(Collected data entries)
----

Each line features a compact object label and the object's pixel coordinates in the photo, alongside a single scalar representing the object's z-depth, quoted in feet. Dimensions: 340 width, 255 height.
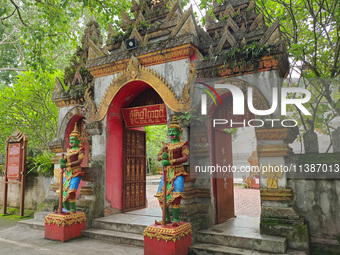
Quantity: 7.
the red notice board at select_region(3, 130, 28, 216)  28.07
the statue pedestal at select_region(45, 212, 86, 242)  18.58
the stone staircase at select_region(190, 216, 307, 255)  14.46
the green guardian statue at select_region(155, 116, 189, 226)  15.47
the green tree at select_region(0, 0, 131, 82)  22.48
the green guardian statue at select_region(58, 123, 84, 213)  19.66
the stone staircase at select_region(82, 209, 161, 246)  18.24
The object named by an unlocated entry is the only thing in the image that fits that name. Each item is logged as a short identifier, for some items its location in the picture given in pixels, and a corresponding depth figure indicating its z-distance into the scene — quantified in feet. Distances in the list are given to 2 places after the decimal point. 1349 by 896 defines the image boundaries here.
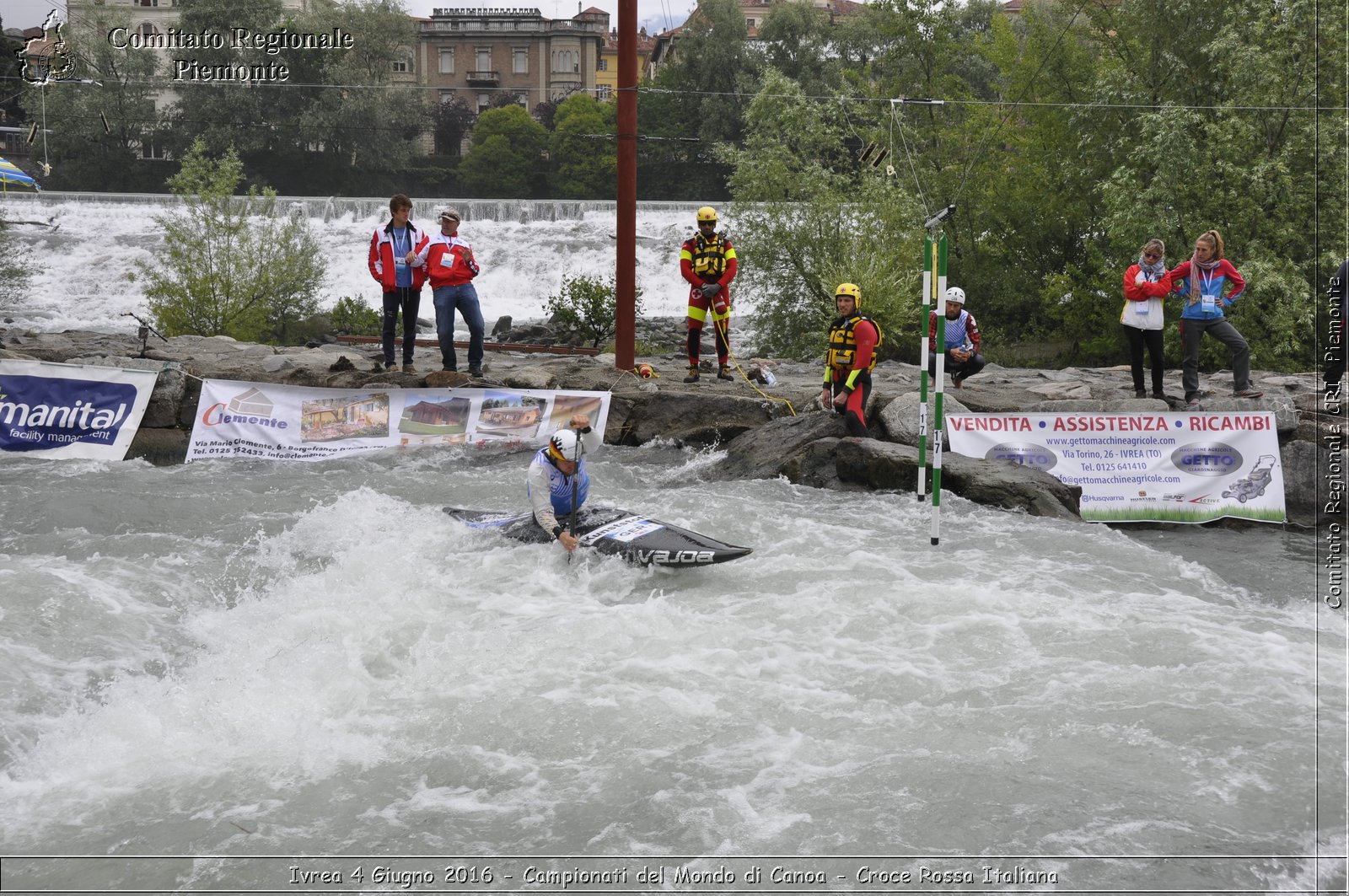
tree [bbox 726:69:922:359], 54.34
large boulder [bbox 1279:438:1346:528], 32.63
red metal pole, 39.06
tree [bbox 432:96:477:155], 180.34
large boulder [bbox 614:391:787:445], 38.63
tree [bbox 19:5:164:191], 146.51
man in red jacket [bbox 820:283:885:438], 33.55
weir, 112.88
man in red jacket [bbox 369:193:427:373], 38.55
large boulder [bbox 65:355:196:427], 39.42
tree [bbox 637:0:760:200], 152.56
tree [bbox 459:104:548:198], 161.38
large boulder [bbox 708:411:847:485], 34.42
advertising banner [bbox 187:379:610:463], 37.47
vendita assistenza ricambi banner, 32.04
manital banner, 37.96
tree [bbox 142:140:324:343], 59.41
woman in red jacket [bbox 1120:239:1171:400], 34.35
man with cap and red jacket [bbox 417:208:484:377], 38.37
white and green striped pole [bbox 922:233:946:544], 25.86
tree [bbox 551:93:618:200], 155.84
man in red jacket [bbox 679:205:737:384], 38.75
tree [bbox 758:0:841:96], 163.12
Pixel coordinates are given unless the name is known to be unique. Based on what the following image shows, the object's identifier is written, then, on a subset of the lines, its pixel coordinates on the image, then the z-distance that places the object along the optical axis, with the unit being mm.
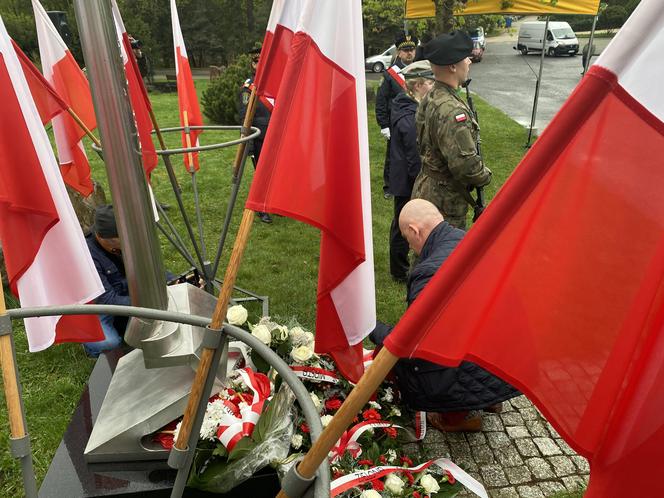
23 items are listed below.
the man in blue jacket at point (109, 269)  3717
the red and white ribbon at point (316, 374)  2838
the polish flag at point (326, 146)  1676
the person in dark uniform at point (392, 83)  6426
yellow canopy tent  8305
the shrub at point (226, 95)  12945
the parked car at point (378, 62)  24375
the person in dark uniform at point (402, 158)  5000
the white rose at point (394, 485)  2271
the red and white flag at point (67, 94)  3812
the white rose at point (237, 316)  2990
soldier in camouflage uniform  3818
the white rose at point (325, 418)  2633
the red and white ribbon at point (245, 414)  2316
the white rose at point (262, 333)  2912
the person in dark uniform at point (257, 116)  6848
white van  25391
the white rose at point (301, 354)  2902
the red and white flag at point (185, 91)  4344
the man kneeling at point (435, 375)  2977
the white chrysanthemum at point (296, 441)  2343
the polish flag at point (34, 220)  1954
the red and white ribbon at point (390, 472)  2211
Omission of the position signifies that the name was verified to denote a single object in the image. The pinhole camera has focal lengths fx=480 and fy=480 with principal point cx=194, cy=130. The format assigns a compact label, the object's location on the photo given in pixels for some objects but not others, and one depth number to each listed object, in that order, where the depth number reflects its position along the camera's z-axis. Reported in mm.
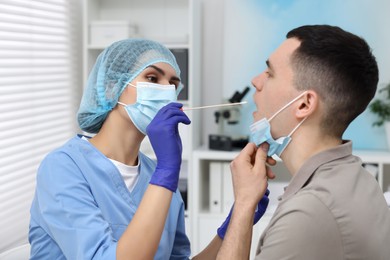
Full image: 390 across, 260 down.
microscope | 2832
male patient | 1085
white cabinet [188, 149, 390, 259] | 2805
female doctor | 1268
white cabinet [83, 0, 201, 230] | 2854
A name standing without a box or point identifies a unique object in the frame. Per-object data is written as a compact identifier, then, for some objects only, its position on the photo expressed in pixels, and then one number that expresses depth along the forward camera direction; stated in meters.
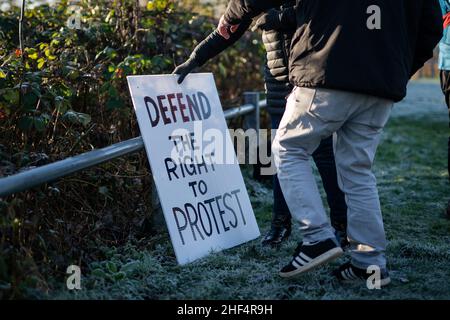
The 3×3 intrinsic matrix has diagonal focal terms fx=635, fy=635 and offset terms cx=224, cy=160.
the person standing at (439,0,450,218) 4.04
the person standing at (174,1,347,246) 3.20
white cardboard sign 3.28
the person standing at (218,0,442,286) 2.61
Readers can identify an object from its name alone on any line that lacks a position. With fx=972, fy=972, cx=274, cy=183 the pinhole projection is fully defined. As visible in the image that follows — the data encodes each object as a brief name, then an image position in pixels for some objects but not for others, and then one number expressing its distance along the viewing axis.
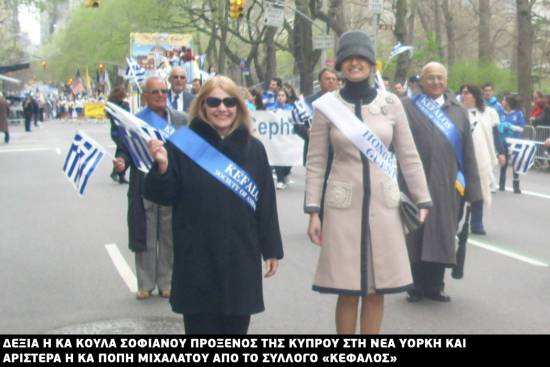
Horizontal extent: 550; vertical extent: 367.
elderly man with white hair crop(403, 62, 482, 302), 7.45
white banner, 16.91
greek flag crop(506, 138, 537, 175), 15.20
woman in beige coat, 5.42
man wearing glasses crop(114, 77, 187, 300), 7.42
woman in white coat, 8.52
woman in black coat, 4.65
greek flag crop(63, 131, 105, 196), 7.24
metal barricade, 21.06
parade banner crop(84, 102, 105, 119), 63.39
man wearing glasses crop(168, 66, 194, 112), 8.70
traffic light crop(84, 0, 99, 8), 27.34
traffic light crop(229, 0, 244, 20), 30.92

----

(REQUIREMENT) All that is wanted is each line, word for word, from the first line of the data to the one holding "the statue pedestal", with the pictures left out.

(EXERCISE OUTPUT)
Each line features a compact object label and the object's pixel coordinates in the photo, alongside a single scalar representing the object's z-depth, quoted in feet. Dimensions: 340 width, 255 height.
Quantity: 7.
the red notice board at select_region(3, 130, 28, 216)  28.07
the statue pedestal at select_region(45, 212, 86, 242)  18.58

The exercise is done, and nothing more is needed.